Within ten years of that holiday weekend, Sudokus had arrived in our papers. They, along with variants like Killer Sudoku and Kakuro, and other number-based challenges like Futoshiki, became my day-to-day (or twice-weekly) puzzles of choice. While John Graham (Araucaria) was still alive I would still seek out his puzzles, but otherwise rarely looked at the cryptic crosswords. Since his death in 2013 there have been no compilers whose work I admire anywhere near as much.
It also appears, to me at least, as if the puzzles themselves have changed. The old-fashioned rule about setting clues was that there had to be two parts to each one, usually a definition and an instruction. The examples that come to mind are from at least 35 years ago, like “Type of duck disturbed by a mob (6) and “Is not solaced by rearrangement (12)”. I quoted them both in this “Word of the week” piece about the word “disconsolate”, which is the answer to the second clue., an anagram of “is not solaced”. I noted in that earlier piece: “The tidiness of the clue, and my ability to solve it, made me feel good about crosswords. It still does.” (The answer to the other clue above is “Bombay”, an anagram of “by a mob”.)
These days, however, crosswords seem to be filled with clues that do not make me feel good. They consist of an arch phrase, ending with a question mark, and do not follow the old-fashioned rules. These clues infuriate me so much that I have only memorized one of them, to illustrate my point: “Bar snack? (9)”. The answer is “chocolate”, a snack that comes in the form of a bar. What do you think about that? There’s no anagram, no build-up of smaller chunks to construct the whole, just a two-word question. If this kind of clue appeals to you then you will find plenty of examples in modern-day puzzles.
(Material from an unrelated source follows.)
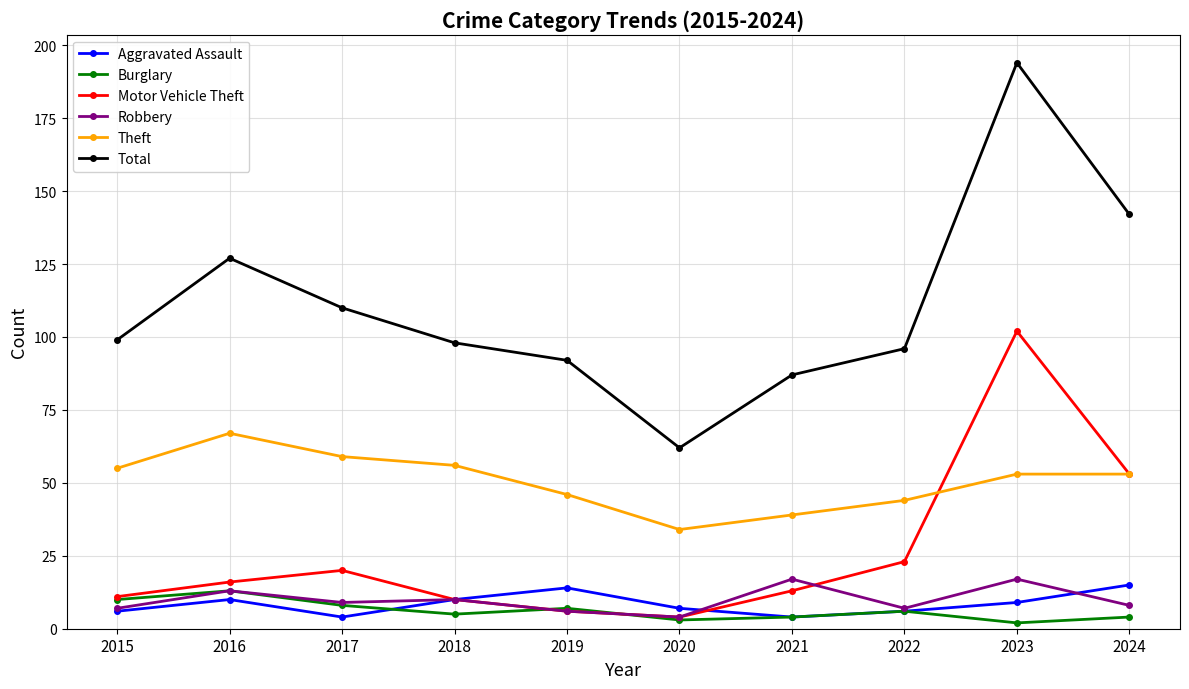

What is the value of the Motor Vehicle Theft point at the 4th from the left?

10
I still, for old times’ sake, occasionally look at the cryptic crosswords in my Friday and Saturday papers. I usually do this on a Saturday, when the answers to Friday’s clues are easily available. Over the last six months there has never been a puzzle that made me feel happier after I had looked at the answers than I felt beforehand. Last Friday’s puzzle was, for me, a new low. Six of the clues were in the form of a single letter followed by a question mark. Here they are, exactly as printed:
If you want to have a crack at the whole puzzle, it’s here on the Guardian website. You can also reveal the answers, so you won’t have to wait until tomorrow to find out what they are.
If you don’t want to know the solutions to the six clues above just yet, look away now, but they follow on from this paragraph.
S? (4,2,5) = Head of State
K? (8) = Cocktail
T? (3-6) = Tin-Opener
G? (8) = Midnight
P? (5,4) = Apple Core
O? (5,2,5) = Heart of Stone
Nearly a week later I am still (8, 2, 4) [Shaking my head] in disbelief at these clues, but relieved that I didn’t put any time into trying to solve them. Clues like “Is not solaced by rearrangement (12)” used to make me feel good about crosswords. Clues like “T? (3-6)” do the opposite. To make myself feel better I might have to eat some “Bar snack? (8)” or maybe mix myself a very large “K? (8)”.